Well-known crypto players also intend to open local offices in the country. US unicorn Anchorage, a crypto bank cofounded by Portuguese entrepreneur Diogo Mónica, has an office in Porto, Portugal’s second city, for engineering services, and plans to open another in the Lisbon area.
Brazilian crypto unicorn 2TM bought Criptoloja, Portugal’s first registered crypto brokerage firm, in January, with the intent of spearheading the company’s European expansion from Lisbon. The market expects other companies to follow suit.
Crypto-focused events have also sprung up. “Many large events took place [in Lisbon] from October onwards, such as the Solana Conference and Web Summit, which helped to bring more people here,” Cerdeira added. The trend is continuing this year: in May, dozens of crypto luminaries will meet in Lisbon for the Global Investor Conference, an event organised by investment platform Linqto.
Cerdeira is on the hunt for interesting startups to invest in, and is skimming through 150 pitches of crypto, blockchain and Web3 projects from local entrepreneurs.

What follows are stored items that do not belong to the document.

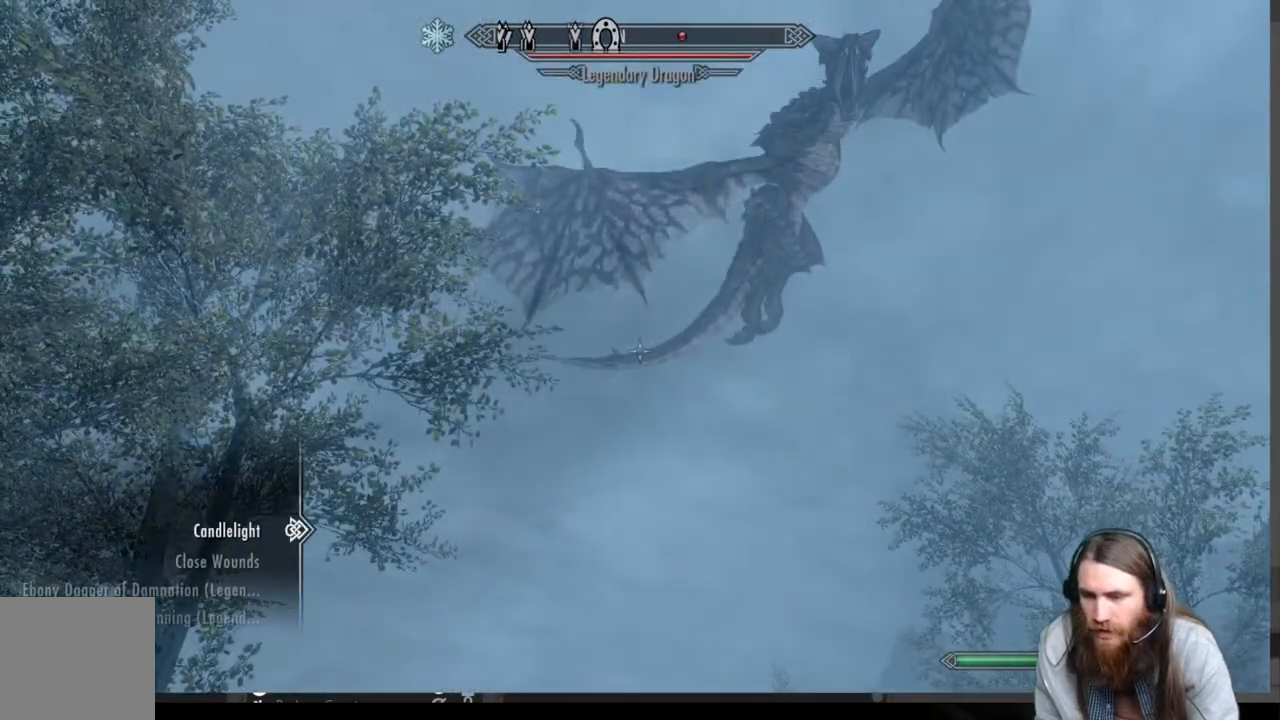
{"buttons": [], "left_stick": "center", "right_stick": "center", "events": [[433, "B", "down"], [467, "B", "up"]]}
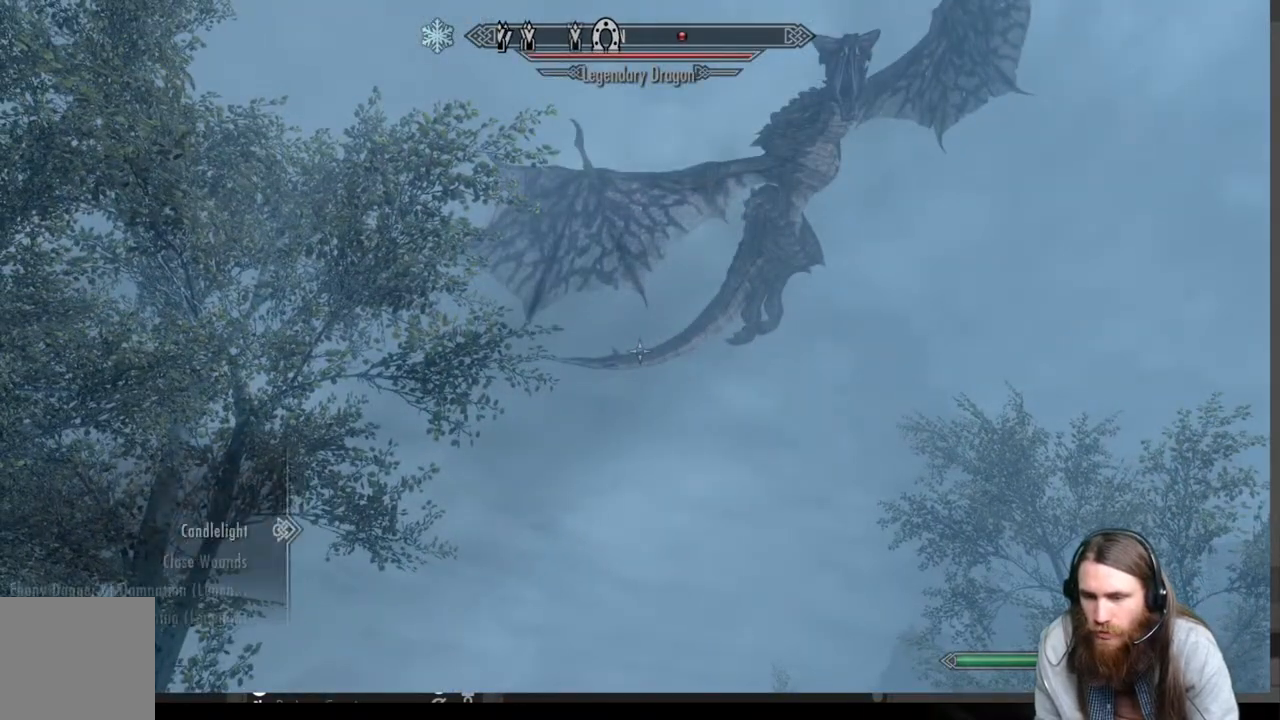
{"buttons": [], "left_stick": "left", "right_stick": "right", "events": [[200, "left_stick", "left"], [200, "right_stick", "right"]]}
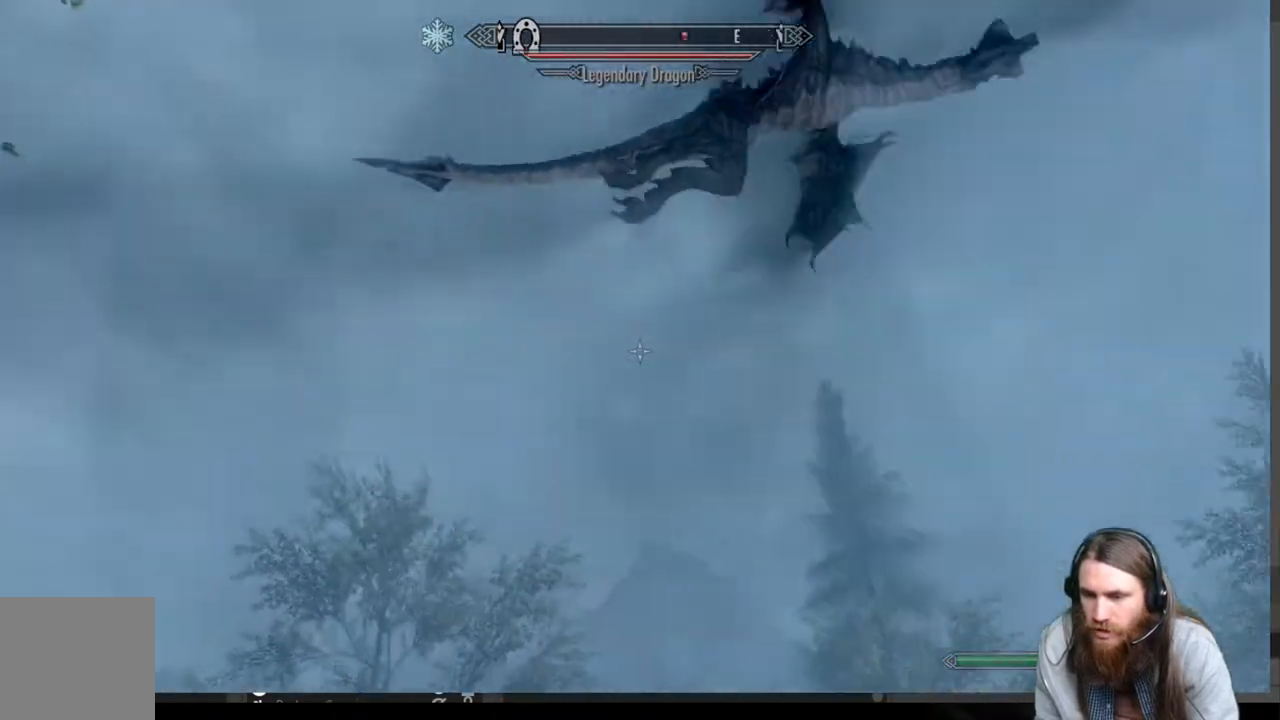
{"buttons": [], "left_stick": "left", "right_stick": "down", "events": [[267, "right_stick", "center"], [417, "right_stick", "down"]]}
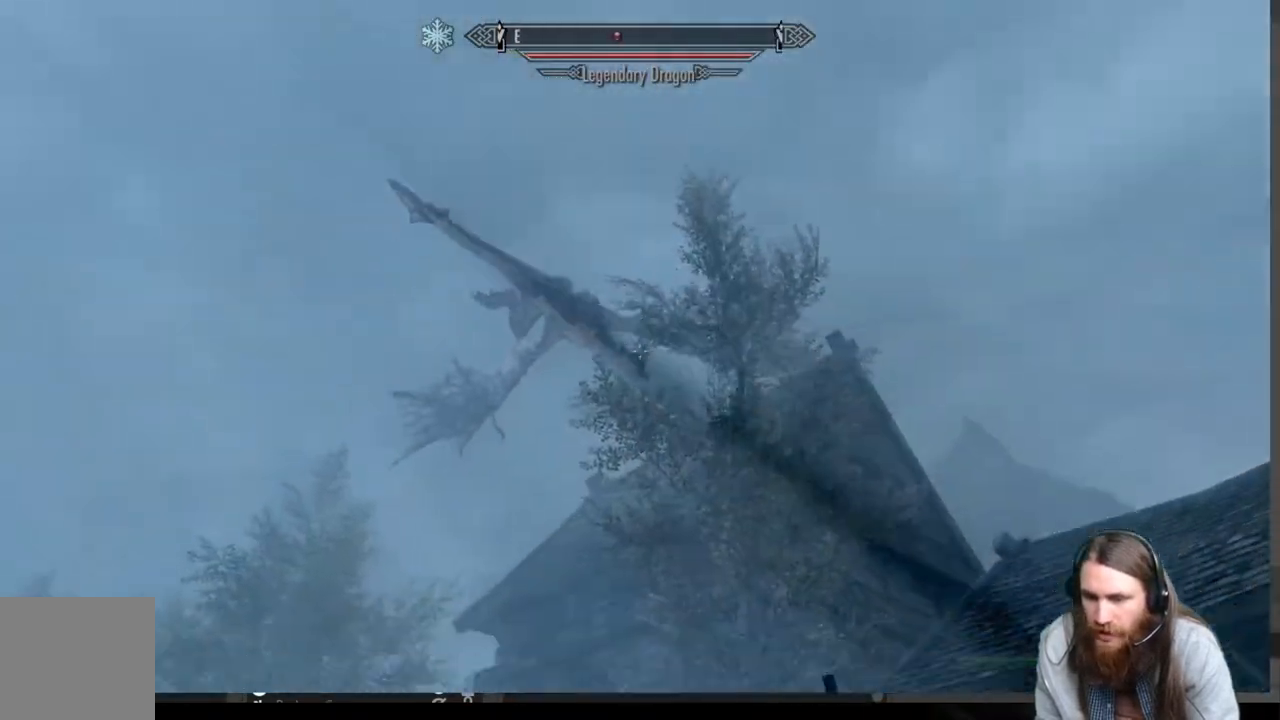
{"buttons": [], "left_stick": "center", "right_stick": "center", "events": [[133, "right_stick", "center"], [250, "left_stick", "center"]]}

And he’s got competition, with VCs finally arriving on the scene.
Indico Capital Partners, a local VC fund, is also sifting for gold among dozens of candidates for investment. Stephan Morais, Indico’s cofounder, told Sifted that crypto and Web3 “are centrepieces of our pre-seed strategy” — but prudence is key since “valuations are almost all unjustified” in this new area.
The fiscal question contributed positively to our international reputation
Martinho Lucas Pires, a member of Portugal Fintech, an organisation dedicated to the development of the local fintech ecosystem, told Sifted that Portugal’s monetary policies play a big role here. On top of the crypto tax loophole, Portugal also charges non-residents a very friendly fixed income tax rate of 20% over a period of 10 years.
“The fiscal question contributed positively to our international reputation,” he said. “Some disappointment” felt by developers towards larger cities such as London (mainly due to Brexit-related constraints) and Berlin (dismayed by some traits of Germany’s fiscal policy towards crypto, such as the obligation to hold cryptocurrencies for over a year to qualify for a tax exemption) tilted a few towards a change of scenery. Martinho personally knows 25 developers who moved to Lisbon in the last year.
He hopes these migrations will help fertilise the Portuguese blockchain community, spearheaded by projects such as Utrust (a crypto payments platform for businesses), Revault (a crypto storage solution) and Polkastarter (a launching platform for decentralised companies), even though Portugal’s brand as a "zero-tax" country might be over soon.
“Many are relocating knowing already that this loophole will be fixed sooner or later,” says Martinho.